What a shocking contrast to the patriotism and loyalty of the Hollywood's golden age; Bob Hope and Bing Crosby must be rolling over in their graves.

But the truly astounding thing about this whole sorry record, the second common element which unites the lot, is that these antiwar movies are all losing money by the truckload!  Indignity after indignity comes for these star-studded disasters - Rendition was out-grossed by a re-release of a 14-year-old holiday special; Lions for Lambs was lapped by a universally-panned Santa takeoff.   It would be understandable, although no less unseemly, if the film industry kept making these movies because they were profitable.  But, film after film, release after release, opening night after opening night, the sound of chirping crickets resounds throughout the theaters as the audience stays home in droves.

We see revealed at last that, contrary to popular belief, the luminaries of Hollywood do not worship solely at the altar of Mammon.  There is a greater god that they worship, which can overwhelm even their legendary greed: and that is the shrine of "Blame America First."

As each of these films comes out and falls to the ground with a damp thud, we are reminded yet again that the studios and stars are willing to flush hundreds of millions of their own money in a futile attempt to get their own political views out - as if they are not already available from every other mass media organization coast-to-coast.

It's been said that insanity is doing the same thing over and over again expecting a different result; it would appear that all the therapists in LA aren't enough to solve this problem.

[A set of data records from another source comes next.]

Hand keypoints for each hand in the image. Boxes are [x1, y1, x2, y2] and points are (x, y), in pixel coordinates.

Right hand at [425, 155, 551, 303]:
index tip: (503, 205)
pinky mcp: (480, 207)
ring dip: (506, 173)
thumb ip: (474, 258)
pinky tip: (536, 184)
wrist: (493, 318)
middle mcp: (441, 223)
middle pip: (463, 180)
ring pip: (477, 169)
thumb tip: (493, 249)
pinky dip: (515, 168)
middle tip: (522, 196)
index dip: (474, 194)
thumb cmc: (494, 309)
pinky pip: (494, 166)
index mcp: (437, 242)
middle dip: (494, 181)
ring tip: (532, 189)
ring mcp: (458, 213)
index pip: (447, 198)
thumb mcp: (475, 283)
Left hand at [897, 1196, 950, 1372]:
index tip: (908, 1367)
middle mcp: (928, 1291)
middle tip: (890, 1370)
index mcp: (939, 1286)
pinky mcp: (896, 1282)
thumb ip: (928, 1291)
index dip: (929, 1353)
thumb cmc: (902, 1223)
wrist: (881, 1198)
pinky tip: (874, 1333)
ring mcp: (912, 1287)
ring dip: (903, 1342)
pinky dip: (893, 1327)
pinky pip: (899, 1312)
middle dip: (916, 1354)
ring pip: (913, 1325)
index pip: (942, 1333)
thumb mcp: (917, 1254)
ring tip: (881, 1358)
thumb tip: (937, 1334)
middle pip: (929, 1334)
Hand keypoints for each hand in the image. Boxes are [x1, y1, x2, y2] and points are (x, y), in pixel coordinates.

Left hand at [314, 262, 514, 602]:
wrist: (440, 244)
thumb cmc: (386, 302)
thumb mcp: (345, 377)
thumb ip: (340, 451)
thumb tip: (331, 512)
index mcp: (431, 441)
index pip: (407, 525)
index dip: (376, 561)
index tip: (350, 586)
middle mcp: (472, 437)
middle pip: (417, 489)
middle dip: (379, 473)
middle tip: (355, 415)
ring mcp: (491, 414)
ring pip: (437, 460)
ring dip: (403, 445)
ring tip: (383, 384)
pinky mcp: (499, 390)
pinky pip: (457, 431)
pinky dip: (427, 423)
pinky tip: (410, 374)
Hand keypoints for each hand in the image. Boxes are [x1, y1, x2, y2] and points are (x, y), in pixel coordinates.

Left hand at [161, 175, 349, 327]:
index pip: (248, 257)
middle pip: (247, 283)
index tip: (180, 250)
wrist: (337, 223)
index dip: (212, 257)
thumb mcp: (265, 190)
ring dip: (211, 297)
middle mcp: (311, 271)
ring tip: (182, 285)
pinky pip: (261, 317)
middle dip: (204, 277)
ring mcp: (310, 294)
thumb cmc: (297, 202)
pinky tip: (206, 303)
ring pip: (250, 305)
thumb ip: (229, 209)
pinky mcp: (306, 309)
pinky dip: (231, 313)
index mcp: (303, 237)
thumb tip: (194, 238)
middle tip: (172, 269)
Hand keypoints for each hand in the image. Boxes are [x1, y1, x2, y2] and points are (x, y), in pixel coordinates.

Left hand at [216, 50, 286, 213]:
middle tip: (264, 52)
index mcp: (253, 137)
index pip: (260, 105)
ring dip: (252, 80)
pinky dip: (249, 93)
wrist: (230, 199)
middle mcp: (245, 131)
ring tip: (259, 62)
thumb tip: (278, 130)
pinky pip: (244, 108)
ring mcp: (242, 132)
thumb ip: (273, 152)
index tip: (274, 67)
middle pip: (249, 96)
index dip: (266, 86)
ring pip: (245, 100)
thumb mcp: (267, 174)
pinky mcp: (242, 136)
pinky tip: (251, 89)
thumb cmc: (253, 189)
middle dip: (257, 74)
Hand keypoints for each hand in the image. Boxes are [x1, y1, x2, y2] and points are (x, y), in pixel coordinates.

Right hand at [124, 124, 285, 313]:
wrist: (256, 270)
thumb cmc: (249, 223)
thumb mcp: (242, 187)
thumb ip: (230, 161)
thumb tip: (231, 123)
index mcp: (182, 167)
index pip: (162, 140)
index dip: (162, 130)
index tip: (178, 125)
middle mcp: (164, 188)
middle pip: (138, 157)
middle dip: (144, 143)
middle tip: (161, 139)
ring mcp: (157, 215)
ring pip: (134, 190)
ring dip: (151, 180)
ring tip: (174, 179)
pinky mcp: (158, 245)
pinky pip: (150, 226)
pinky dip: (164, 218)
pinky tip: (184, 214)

So on this Veteran's Day, we can honor our troops, for what it's worth, by the knowledge that the vast majority of Americans have no interest in such defeatist fare; and that those who generate it are thereby becoming poorer every day.

As Adam Smith tells us, wherever there is a clear demand in the market that is not being filled, sooner or later someone will fill it.  Let us hope that next Veteran's Day brings us a string of hugely popular and profitable movies that put our soldiers and our country in the place of honor so richly deserved, and so scurrilously withheld in recent years.